Business handshake

Whether you own a mom biz or are a mom plugged into her parish with volunteer work, you likely will be working on projects with other people. You’ll need to have a process for discerning which requests align with your values and your God-given mission, and which don’t. You’ll need to learn how to create win-win arrangements.

Partnerships could include:

  • A business agreement with a colleague
  • A joint venture relationship
  • An employee relationship
  • An outside contractor relationship.
  • A volunteer relationship in your parish or community
  • Even getting babysitters is making business deals.

When evaluating the cost/benefits of a collaboration you must consider,

1. Your Values

View your core values list. (If you don’t have one, make one.) Fidelity to your core values prevents you from ending up in a life you hate: rushing, being behind, and missing those important family moments. Ensure your potential partners own compatible values or their future actions may be out-of-sync with your plans.

2. Your Time

How much time will your commitment take?

For example, with teaching a class, calculate materials preparation and editing time, along with minutes and hours instructing, corresponding with the students and faculty, etc. Divide by your compensation for your hourly rate.

Also be sure to factor in administrative cost to you or your bookkeeper, like if you will be paying bills or expenses.

3. The Opportunity Cost

How would you use the time if you did not enter into the agreement?

  • How would this affect your family time?
  • Where might personal care time be squeezed out with this?
  • Would this affect new product creation?
  • How much less marketing time would you have?
  • What would the impact be on new sales leads?
  • What other joint ventures would you not be able to invest in?

4. The Opportunity

What could this partnership bring: more clients, more exposure, incentives to put together materials you need to put together anyway?

  • The opportunity will vary depending on the stage of your business. If there aren’t many competing opportunities, a less than ideal project might still be worth doing.
  • Think out of the box. I had an opportunity to do forensic therapy assessments that paid four to six times my regular hourly rate. While I my focus was growing my coaching rather than my therapy practice, doing the evaluations made sense. They generated extra cash for marketing investments in my coaching business.

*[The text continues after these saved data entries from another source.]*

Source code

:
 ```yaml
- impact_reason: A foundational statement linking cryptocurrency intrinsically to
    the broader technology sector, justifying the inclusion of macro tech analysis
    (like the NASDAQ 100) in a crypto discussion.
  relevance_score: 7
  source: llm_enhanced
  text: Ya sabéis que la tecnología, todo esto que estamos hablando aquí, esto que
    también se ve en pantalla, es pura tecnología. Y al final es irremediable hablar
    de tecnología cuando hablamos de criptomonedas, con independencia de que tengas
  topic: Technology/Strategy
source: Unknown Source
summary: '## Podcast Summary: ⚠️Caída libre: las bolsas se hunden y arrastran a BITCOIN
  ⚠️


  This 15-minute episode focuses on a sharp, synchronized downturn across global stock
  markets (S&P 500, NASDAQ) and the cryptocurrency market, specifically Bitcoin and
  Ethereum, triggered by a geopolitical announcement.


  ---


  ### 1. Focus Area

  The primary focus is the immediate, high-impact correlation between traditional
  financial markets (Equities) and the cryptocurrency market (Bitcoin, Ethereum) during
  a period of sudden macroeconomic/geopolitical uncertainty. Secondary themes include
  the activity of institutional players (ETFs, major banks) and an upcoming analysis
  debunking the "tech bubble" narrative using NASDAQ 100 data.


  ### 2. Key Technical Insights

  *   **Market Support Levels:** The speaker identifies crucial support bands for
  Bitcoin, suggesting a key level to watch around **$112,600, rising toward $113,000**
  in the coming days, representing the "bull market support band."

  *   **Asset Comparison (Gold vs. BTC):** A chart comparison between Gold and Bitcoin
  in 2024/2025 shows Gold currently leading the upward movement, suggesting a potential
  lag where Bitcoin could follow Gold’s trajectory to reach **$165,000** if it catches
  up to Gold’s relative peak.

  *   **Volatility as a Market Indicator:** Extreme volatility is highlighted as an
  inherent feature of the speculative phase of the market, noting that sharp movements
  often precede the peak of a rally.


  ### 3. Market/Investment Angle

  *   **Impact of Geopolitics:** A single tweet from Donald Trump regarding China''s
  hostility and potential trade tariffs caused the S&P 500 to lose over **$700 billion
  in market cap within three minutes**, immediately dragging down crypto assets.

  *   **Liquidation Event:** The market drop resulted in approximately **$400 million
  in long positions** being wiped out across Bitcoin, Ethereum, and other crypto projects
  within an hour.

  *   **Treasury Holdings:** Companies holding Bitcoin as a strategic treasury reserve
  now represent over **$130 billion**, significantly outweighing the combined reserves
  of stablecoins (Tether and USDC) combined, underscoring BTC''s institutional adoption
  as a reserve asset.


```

Now, conduct the same analysis from the perspective of your potential partner. Understand their benefits and risks. This insight helps you create tailored win-win solutions.

Once you have pictured arrangements that would benefit you and your potential partner, you have found the sweet spot.

  • Pray that if God wants this to be it will.
  • Be open to creative solutions, but guard against devaluing yourself, your time, and your values to make something work.
  • Be honest and humble about your development and the state of your business. Don’t inflate your worth, because you could miss challenges that would up level.
  • Know how to sell the idea. You may have analyzed the win-win benefits more than your potential partner has.
  • Walk away if you can’t come to terms.

As a woman of faith, you know when God closes one door, he opens another. Using a step-by-step process will make sure the door you walk through leads to “win-win”.

The Catholic Mompreneurs Biz and Life Tip: You become skilled at making business deals when your vision is well-defined, you have the clarity of good personal and spiritual self-care, and you walk through the evaluation process with God by your side. Shore up any weaknesses in any of those three areas, and you’ll be ready for your next win-win.